Morfindel Werwulf Rúnarmo
Geofísico entende de terremoto
Imagine-se dormindo em um sono profundo. De repente, você se dá conta que está sonhando e começa a observar tudo que acontece, podendo até mesmo controlar a narrativa do seu sonho, de acordo com sua vontade e fazer coisas “impossíveis”, como voar ou mudar o cenário em seu entorno. Apesar de parecer um delírio, os cientistas chamam essa experiência de “sonho lúcido” e pode ser vivenciado por portadores de transtornos mentais e por sujeitos não-psicóticos.
Para entender qual a relação entre os sonhos lúcidos e as psicoses, pesquisadores do Instituto do Cérebro (ICe) da Universidade Federal do Rio Grande do Norte (UFRN) investigaram 45 pacientes com sintomas psicóticos, sendo 25 portadores de Esquizofrenia e 20 portadores de Transtorno Bipolar do Humor, e um grupo controle de 28 pessoas não-psicóticas.
A psiquiatra e pesquisadora do ICe, Natália Mota, explica que tanto nos sonhos lúcidos quanto nas psicoses o indivíduo acredita em realidades fora do normal sem fazer qualquer crítica, como se fosse possível, por exemplo, “os alienígenas invadirem a terra enquanto está tomando café e olhando pela janela a invasão”, exemplifica.
Um dos resultados do estudo mostra que cerca da metade dos sujeitos com sintomas psicóticos, assim como metade dos não-psicóticos, relataram ter sonhos lúcidos. No entanto, quando o primeiro grupo tem sonhos lúcidos eles conseguem controlar mais frequentemente a realidade do sonho (67% esquizofrenia e 73% transtorno bipolar) que os não-psicóticos (23%).
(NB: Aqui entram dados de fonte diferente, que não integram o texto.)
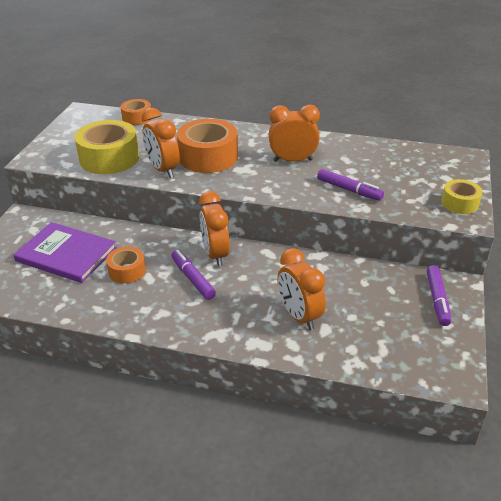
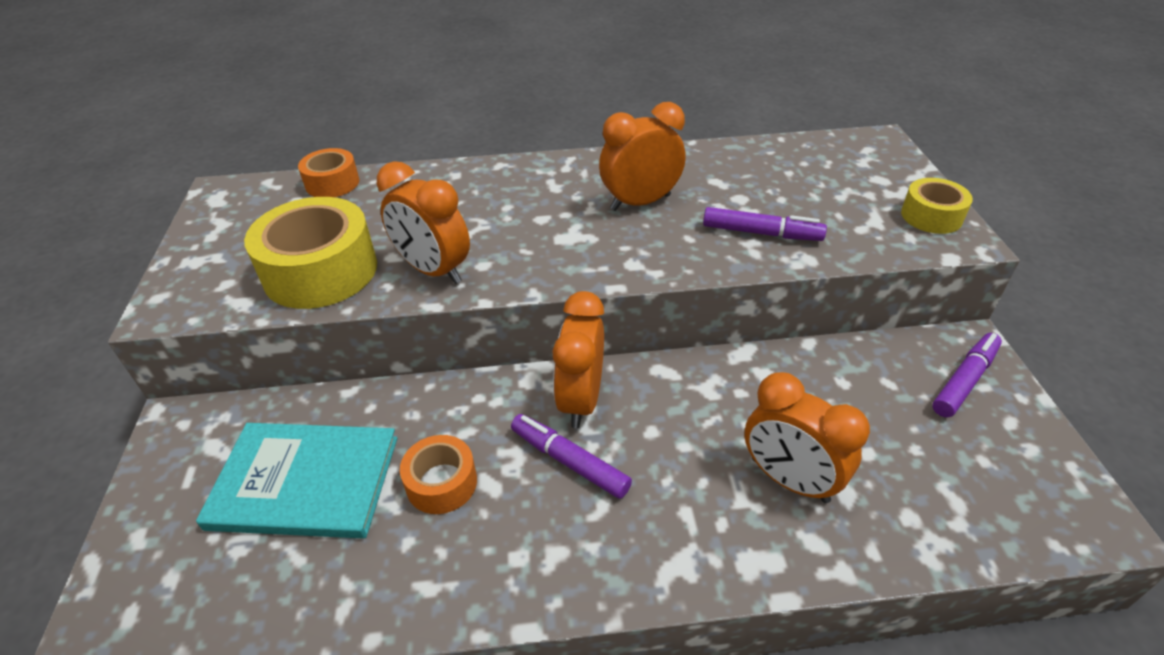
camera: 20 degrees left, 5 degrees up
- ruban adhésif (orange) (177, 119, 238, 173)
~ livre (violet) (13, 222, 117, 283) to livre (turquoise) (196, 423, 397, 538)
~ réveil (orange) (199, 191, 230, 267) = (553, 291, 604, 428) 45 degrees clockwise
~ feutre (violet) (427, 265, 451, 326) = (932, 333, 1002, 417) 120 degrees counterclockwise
Outra descoberta foi que, entre os portadores de transtorno mental, aqueles que apresentaram sonhos lúcidos mostraram ser mais retraídos emocionalmente que os outros os quais não tinham sonhos lúcidos. Além disso, contaram seus sonhos de maneira menos complexa, apresentando nos relatos de seus sonhos, características relacionadas a déficits cognitivos - característica medida por meio da análise de grafos de palavras. “Esse resultado parece revelar que a realidade interna em psicóticos com sonhos lúcidos fica ainda mais fortalecida e dificulta a socialização deles com o mundo exterior”, esclarece Natália Mota.
Ao despertar do sonho lúcido, a maioria dos participantes (psicóticos e não-psicóticos) afirmou ter uma experiência positiva. A prática produz um fortalecimento psicológico na população não-psicótica, no entanto, a neurocientista chama a atenção para o fato de que, nos pacientes com psicose, o sonho lúcido pode aumentar o engajamento em sua realidade interna, dificultando seu contato com a realidade externa e sua comunicação com pessoas do seu entorno.
A maior dificuldade do estudo para os pesquisadores foi ter acesso a um fenômeno íntimo como os sonhos. “Foi necessário muito esforço no contato com cada paciente para estabelecer uma relação de confiança, de forma que eles pudessem relatar seus sonhos”, conta Natália.
O próximo passo da pesquisa é estudar os sonhos lúcidos em laboratório com registro eletrofisiológico em sujeitos não-psicóticos, para que seja possível compreender o que acontece na função cerebral quando ocorre lucidez durante sonhos. Além de Natália Mota, o estudo foi realizado por Sidarta Ribeiro (ICe-UFRN), Adara Resende (ICe-UFRN), Sérgio Arthuro Mota-Rolim (ICe-UFRN e Hospital Universitário Onofre Lopes-UFRN) e Mauro Copelli (Universidade Federal de Pernambuco).